▶ Stored dataset items:
•••

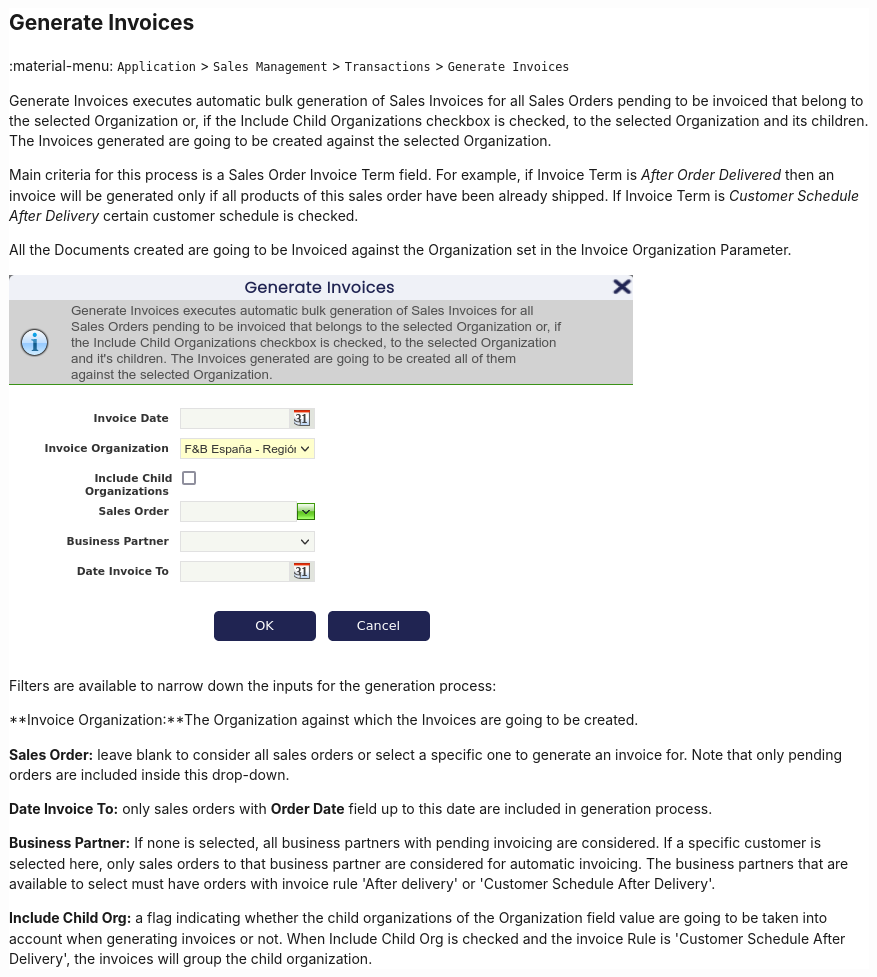 ## Generate Invoices

:material-menu: `Application` > `Sales Management` > `Transactions` > `Generate Invoices`

Generate Invoices executes automatic bulk generation of Sales Invoices for all Sales Orders pending to be invoiced that belong to the selected Organization or, if the Include Child Organizations checkbox is checked, to the selected Organization and its children. The Invoices generated are going to be created against the selected Organization.

Main criteria for this process is a Sales Order Invoice Term field. For example, if Invoice Term is _After Order Delivered_ then an invoice will be generated only if all products of this sales order have been already shipped. If Invoice Term is _Customer Schedule After Delivery_ certain customer schedule is checked.

All the Documents created are going to be Invoiced against the Organization set in the Invoice Organization Parameter.

![Generate invoices](../../../../assets/drive/1wZBTbAZKVzWQjSWmFk-9YPcPlbUvcDMv.png)

Filters are available to narrow down the inputs for the generation process:

**Invoice Organization:**The Organization against which the Invoices are going to be created.

**Sales Order:** leave blank to consider all sales orders or select a specific one to generate an invoice for. Note that only pending orders are included inside this drop-down.

**Date Invoice To:** only sales orders with **Order Date** field up to this date are included in generation process.

**Business Partner:** If none is selected, all business partners with pending invoicing are considered. If a specific customer is selected here, only sales orders to that business partner are considered for automatic invoicing. The business partners that are available to select must have orders with invoice rule 'After delivery' or 'Customer Schedule After Delivery'.

**Include Child Org:** a flag indicating whether the child organizations of the Organization field value are going to be taken into account when generating invoices or not. When Include Child Org is checked and the invoice Rule is 'Customer Schedule After Delivery', the invoices will group the child organization.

•••

▶ ABOUT THIS EXERCISE:
Only one stretch of the entries above is wanted: the lines from the one containing "Generate Invoices executes" through the one containing "All the Documents". Please reproduce it exactly.

▶ YOUR RESPONSE:
Generate Invoices executes automatic bulk generation of Sales Invoices for all Sales Orders pending to be invoiced that belong to the selected Organization or, if the Include Child Organizations checkbox is checked, to the selected Organization and its children. The Invoices generated are going to be created against the selected Organization.

Main criteria for this process is a Sales Order Invoice Term field. For example, if Invoice Term is _After Order Delivered_ then an invoice will be generated only if all products of this sales order have been already shipped. If Invoice Term is _Customer Schedule After Delivery_ certain customer schedule is checked.

All the Documents created are going to be Invoiced against the Organization set in the Invoice Organization Parameter.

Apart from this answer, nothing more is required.